Obligatory and Optional Memorials on September 4:
- Marcellus and Valerian, martyrs;
- Marinus;
- Boniface I, pope;
- Ultan of Ardbraccan, bishop;
- Ida of Herzfeld, widow;
- Rosalia, virgin;
- Rose of Viterbo, virgin
St. Marcellus (d. ca. 178 A.D.) was a priest at Lyons when the persecutions of Christians was launched in 177 A.D. He was imprisoned but managed to escape together with a fellow prisoner named Valerian. He sheltered in a home of a pagan whom he converted to the faith. Marcellus then met Priscus, a governor, who invited him to his home. But when Priscus began preparing for the rituals to their pagan gods, Marcellus refused to join. Priscus thus had him buried to his waist near Chalon-sur-Saone and he died three days later. Valerian was recaptured and beheaded at Tournus.

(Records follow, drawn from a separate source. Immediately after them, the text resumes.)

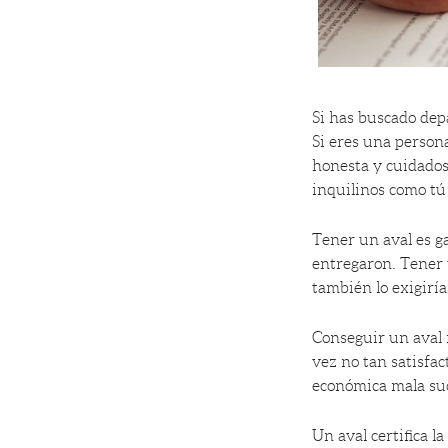
Si has buscado dep
Si eres una persona
honesta y cuidados
inquilinos como t
Tener un aval es g
entregaron. Tener 
también lo exigirí
Conseguir un aval n
vez no tan satisfac
económica mala su
Un aval certifica l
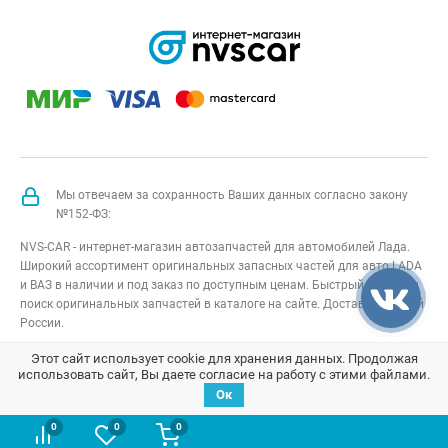
Мы отвечаем за сохранность Ваших данных согласно закону
№152-ФЗ:
NVS-CAR - интернет-магазин автозапчастей для автомобилей Лада.
Широкий ассортимент оригинальных запасных частей для авто LADA
и ВАЗ в наличии и под заказ по доступным ценам. Быстрый подбор и
поиск оригинальных запчастей в каталоге на сайте. Доставка по всей
России.
NVS-CAR
© 2014 –
2026
Все права защищены
карта сайта
;
Этот сайт использует cookie для хранения данных. Продолжая
использовать сайт, Вы даете согласие на работу с этими файлами.
Договор оферта
;
Политика конфиденциальности
Ок
0
0
0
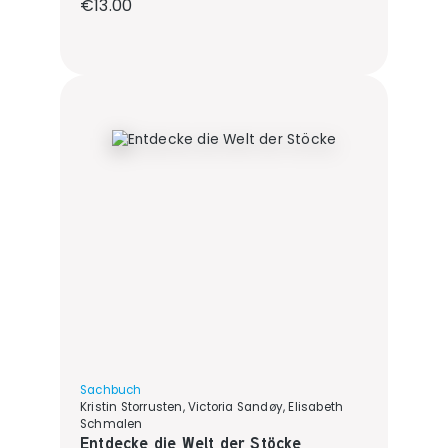
Regular price:
€13.00
Sachbuch
Kristin Storrusten, Victoria Sandøy, Elisabeth
Schmalen
Entdecke die Welt der Stöcke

St. Marinus (4th century A.D.) was born in Dalmatia and became a stonemason together with St. Leo, a fellow stonemason. They converted many who were sentenced to labor in the quarries in which they worked. Leo soon became a priest and Marinus a deacon. When Marinus was accused by a Dalmatian woman of being the husband who deserted her, Marinus fled into the mountains and became a hermit. A monastery grew up around his hermitage. This area grew to what is now San Marino - a tiny republic in Europe.